Floating out in the sea are various markers that represent item upgrades. If you hit the marker exactly with your cast and you have enough money, you will purchase them. Otherwise, your lure will bounce off and sink as expected. These artifacts do the following:
- Bronze rod: Your basic rod. It casts a short distance off shore.
- Silver rod: Cast further
- Gold rod: Cast even further
- Legendary Rod: Cast far and reel in heavy fish quickly.
- Small Lure: Catch small fish.
- Medium Lure: Catch medium fish.
- Large Lure: Catch large fish. Note that there is no extra large lure, so there are always larger fish that pose as obstacles.
- Bomb lure: Explodes and kills the first fish that touches it. Even if it is a very large fish.
- Boy: Far on the edge of ocean is a Boy. He is inordinately expensive. This is how you win the game. And for the record, he is indeed, quite the catch. (What happens when you use an explosive lure on the Boy is up to your discretion…perhaps this is another way of winning.)
As you catch more fish, the ocean gets more and more empty. This adds to the difficulty of finding fish. Fish always stay in approximately the same area until caught. Players will note where fish are located and be able to maneuver into position on subsequent casts.
If you wait long enough, more will respawn. If you fish out all the fish, there are no more fish left and you get a simple message “There are no more fish left in the ocean. There will never be any ever again.”
The game is about spotting a high value fish, maneuvering your lure into position while avoiding the bigger fish and finally maneuvering your fish back through the landmines of larger fish.

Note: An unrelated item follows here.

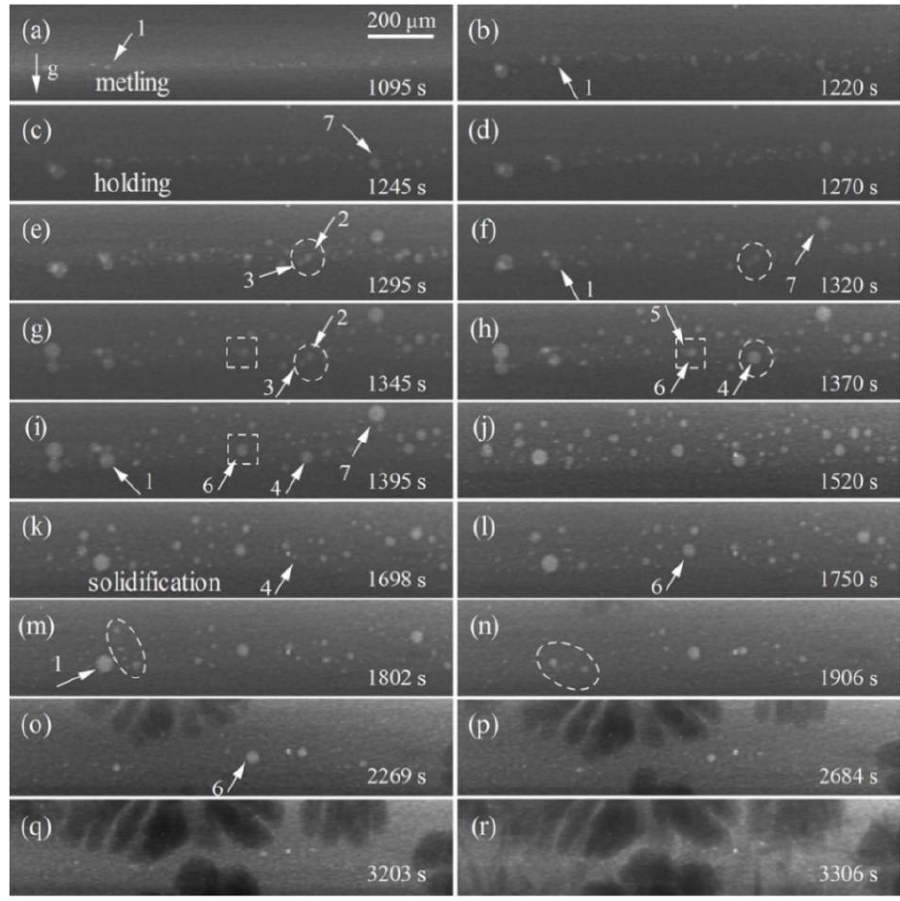
Figure 3. The formation and evolution of bubbles: ( a – b ) the melting process ( t = 0 s is assigned to the onset of image collection at 300 °C), ( c – j ) the holding process, ( k – r ) the solidification process. Bubble floating : The floating up of bubble 7 is also observed at the initial stage of growth, as shown in Figure 3f – i. The bubble is lighter compared to the melt. Thus, the density difference provokes the floating up of the bubble. During the floating process, the bubble was affected by gravity, buoyancy and viscous resistance of the melt, and finally reached equilibrium and stopped floating.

In essence, Fishing Girl is Frogger using a polar coordinate system, a frog that insists on drifting to the left and only the ability to move forward.
- FishingGirlFLA.zip (.FLA CS3): This is an import from Illustrator into Flash. There are no animations, but this might be useful if you don’t have access to Illustrator.
- FishingAI.zip (.AI CS3): This has the original artwork. From here you can go to .XAML for Silverlight or bitmap.
- FishingGirlPNG.zip: Bitmaps versions of all the images used.
- FishingGirlSWF.zip: A swf export of all the vectors. This is good if you don’t have CS3. You may have to dig a little to find what you need, but everything should be in there.
Best of luck! If you are intrigued by these graphics, you’ll love what the Mystery Project is turning into.
Update 11/1/2008: Added bitmaps and swf of all images.